Perhaps to him, this is just The Way Things Are and to look deeper into it would mean acknowledging his own complicity in the status quo and responsibility to change it. All that introspection is a lot of work. Mr. Davis seems to find it easier to simply dismiss the questioner.
As for Ms. Plec, I understand her initial point. While I can see how some members of fandom can see Jamie as Bonnie’s stepbrother, I can also see the argument for another interpretation. Jamie was first introduced a couple episodes ago and he and Bonnie have not grown up as brother and sister. While it would be a little strange for Bonnie to start a relationship with a guy who was introduced as having a mother/son relationship with her mother, it is surely no stranger than Elena openly dating two vampire brothers. What is a little annoying is the fact that Jamie was introduced a few episodes ago and may be heading out a few episodes from now.
The fact that of all the characters including several hundred-year-old vampires, adults, and witches, Bonnie must be the “strong” one and moral compass but is rarely given a long-term love interest and certainly not lusted after like Elena and Caroline, who seem to have a steady stream of protectors and admirers, is frustrating. Bonnie was given one regular love interest: Jeremy, Elena’s brother who promptly cheated on her and left. It was a far cry from The Salvatore brothers’ ceaseless devotion to Elena and Tyler and Matt (now Tyler and Klaus’) battles for Caroline’s affection. Why isn’t Bonnie entitled to any of these options? I would say that both Caroline and Elena are portrayed as beautiful and strong. If murderous vampires are OK for them, why is Bonnie expected to stoically wait for something better?
Kendra: The interactions between fans and creators is so interesting now that Twitter is involved and fandom can throw feedback a writer’s direction in realtime. While I’m very against the idea of writers taking too much input from fans concerning things like ‘ships and character screen-time (I still swear that’s how we got certain seasons of fellow CW show Supernatural), that doesn’t rule out the possibility of having witty, intelligent, and most of all respectful discourse with your fans via social media. As the head writer, Plec obviously knows plans for characters’ arcs that we’re not privy to, so if Bonnie/Jamie is the endgame, that’s completely her right. That said, as the head writer with a plan in mind, I would expect her to be able to explain her decisions with more than what essentially boils down to “she’s a strong black woman.”
Another interesting aspect to the whole situation is Kat Graham herself.
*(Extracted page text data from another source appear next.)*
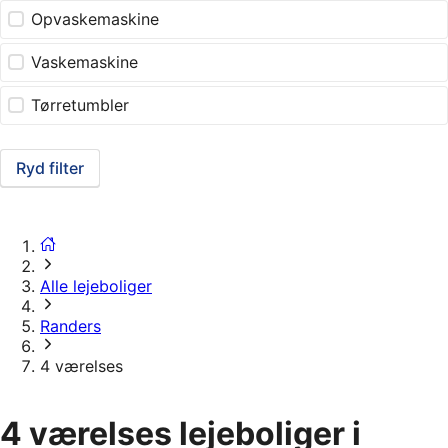
Opvaskemaskine
Vaskemaskine
Tørretumbler
Ryd filter
Alle lejeboliger
Randers
4 værelses
4 værelses lejeboliger i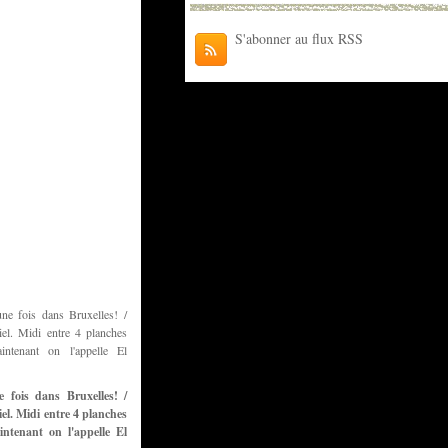
S'abonner au flux RSS
ne fois dans Bruxelles! /
el. Midi entre 4 planches
ntenant on l'appelle El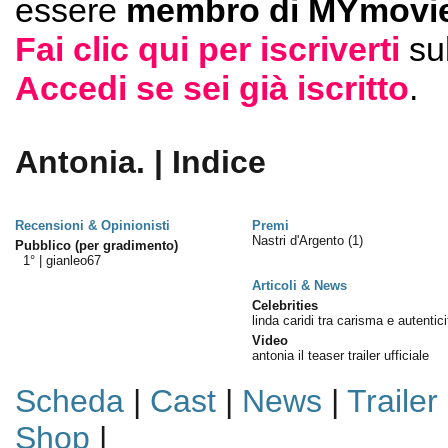
essere
membro di MYmovie
Fai clic qui per iscriverti
su
Accedi se sei già iscritto
.
Antonia. | Indice
Recensioni & Opinionisti
Premi
Nastri d'Argento
(1)
Pubblico (per gradimento)
1° |
gianleo67
Articoli & News
Celebrities
linda caridi tra carisma e autentici
Video
antonia il teaser trailer ufficiale
Scheda
|
Cast
|
News
|
Trailer
Shop
|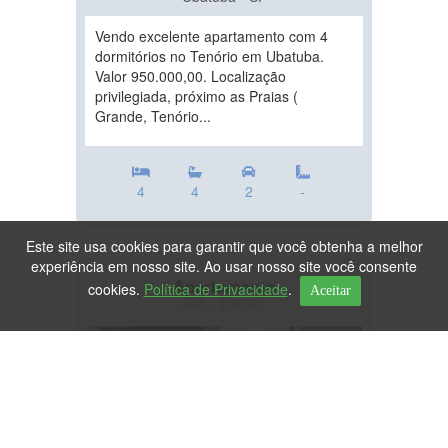
Vendo excelente apartamento com 4
dormitórios no Tenório em Ubatuba.
Valor 950.000,00. Localização
privilegiada, próximo as Praias (
Grande, Tenório...
4
4
2
-
Este site usa cookies para garantir que você obtenha a melhor
experiência em nosso site. Ao usar nosso site você consente
Apartamento
cookies.
Política de Privacidade
.
Aceitar
Ref.: 106521
DESTAQUE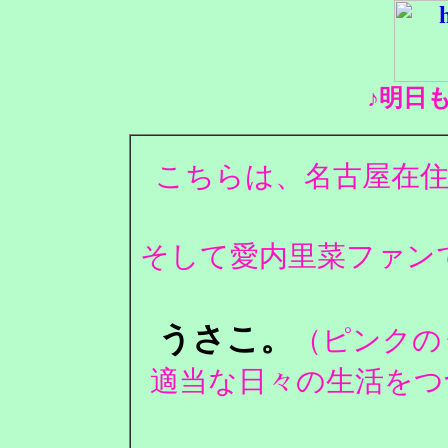
♪明日
こちらは、名古屋在住
そして愛内里菜ファンで
うさこ。
（ピンクの
適当な日々の生活をつ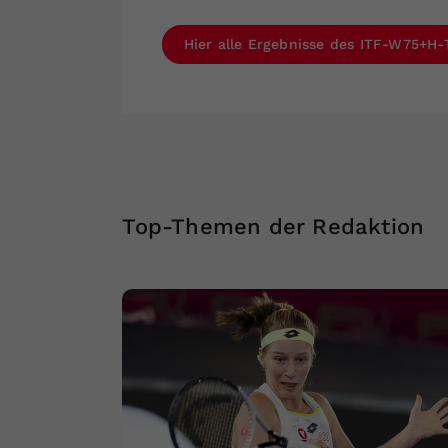
Hier alle Ergebnisse des ITF-W75+H-
Top-Themen der Redaktion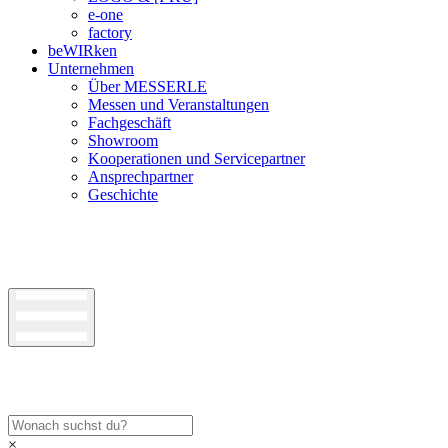
e-one
factory
beWIRken
Unternehmen
Über MESSERLE
Messen und Veranstaltungen
Fachgeschäft
Showroom
Kooperationen und Servicepartner
Ansprechpartner
Geschichte
×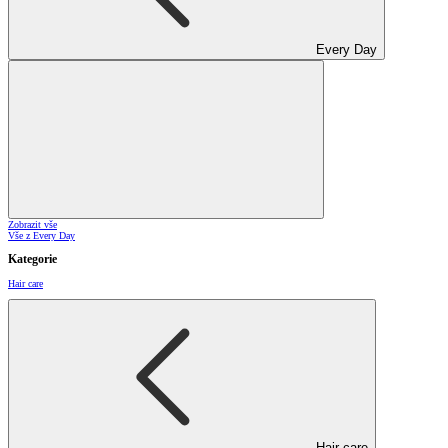
Every Day
Zobrazit vše
Vše z Every Day
Kategorie
Hair care
Hair care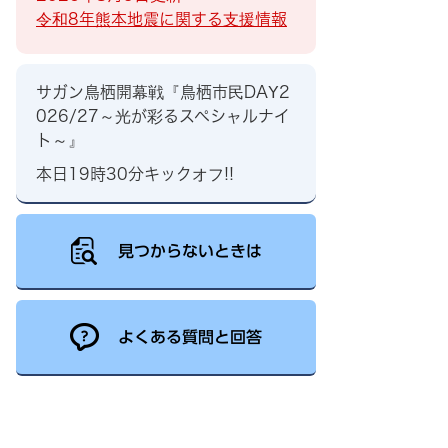
令和8年熊本地震に関する支援情報
サガン鳥栖開幕戦『鳥栖市民DAY2
026/27～光が彩るスペシャルナイ
ト～』
本日19時30分キックオフ!!
見つからないときは
よくある質問と回答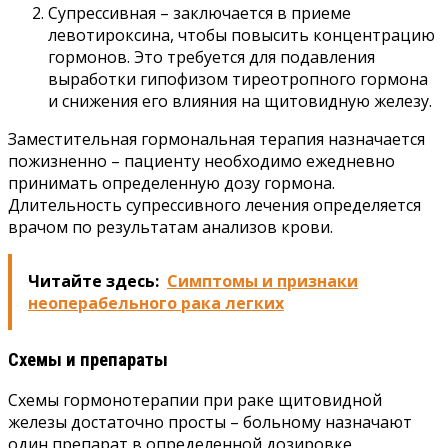
Супрессивная – заключается в приеме
левотироксина, чтобы повысить концентрацию
гормонов. Это требуется для подавления
выработки гипофизом тиреотропного гормона
и снижения его влияния на щитовидную железу.
Заместительная гормональная терапия назначается
пожизненно – пациенту необходимо ежедневно
принимать определенную дозу гормона.
Длительность супрессивного лечения определяется
врачом по результатам анализов крови.
Читайте здесь:
Симптомы и признаки
неоперабельного рака легких
Схемы и препараты
Схемы гормонотерапии при раке щитовидной
железы достаточно просты – больному назначают
один препарат в определенной дозировке.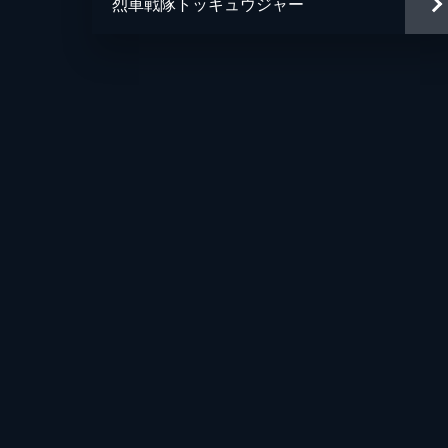
烈車戦隊トッキュウジャー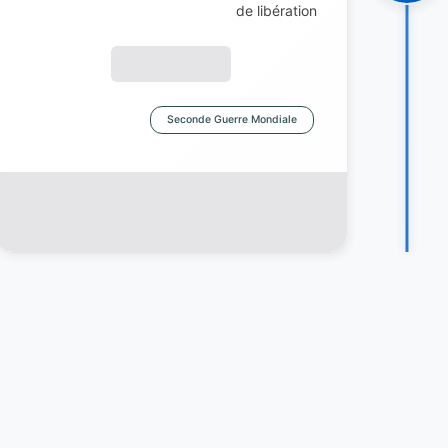
de libération
Seconde Guerre Mondiale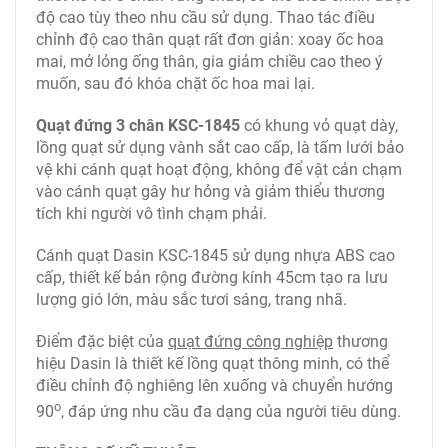
độ cao tùy theo nhu cầu sử dụng. Thao tác điều
chỉnh độ cao thân quạt rất đơn giản: xoay ốc hoa
mai, mở lỏng ống thân, gia giảm chiều cao theo ý
muốn, sau đó khóa chặt ốc hoa mai lại.
Quạt đứng 3 chân KSC-1845
có khung vỏ quạt dày,
lồng quạt sử dụng vành sắt cao cấp, là tấm lưới bảo
vệ khi cánh quạt hoạt động, không để vật cản chạm
vào cánh quạt gây hư hỏng và giảm thiểu thương
tích khi người vô tình chạm phải.
Cánh quạt Dasin KSC-1845 sử dụng nhựa ABS cao
cấp, thiết kế bản rộng đường kính 45cm tạo ra lưu
lượng gió lớn, màu sắc tươi sáng, trang nhã.
Điểm đặc biệt của
quạt đứng công nghiệp
thương
hiệu Dasin là thiết kế lồng quạt thông minh, có thể
điều chỉnh độ nghiêng lên xuống và chuyển hướng
o
90
, đáp ứng nhu cầu đa dạng của người tiêu dùng.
She’s incredibly active on both Twitter and Tumblr, where this incident circulated for a week or so after happening. It’s easy to see how she might have heard about this and equally easy to feel terrible for her because of it. Whether she took offense or not, we don’t know. Choosing not to reply was probably for the best career-wise, but I can’t help wanting to know what her reaction might have been. Was she offended? Is she pissed at Matt Davis? Does she want more for her character on the show? Does she resent any of what’s happened? Are we jumping the gun by being offended on her behalf for something that she perhaps simply doesn’t even care about?
It was her name, her character, and her ethnic background that got pulled into this thanks to Plec and Davis, and yet it seems she can’t respond for herself. How eerily similar to Bonnie’s situation on the show.
Jordan: Yes, while I understand Graham’s silence, it would be great to hear her perspective. How does she feel about Davis’ comment? And does she wish to offer any insight into her own feelings on Bonnie’s portrayal throughout the series? Kat Graham, if you’re reading this, we’d love to hear from you.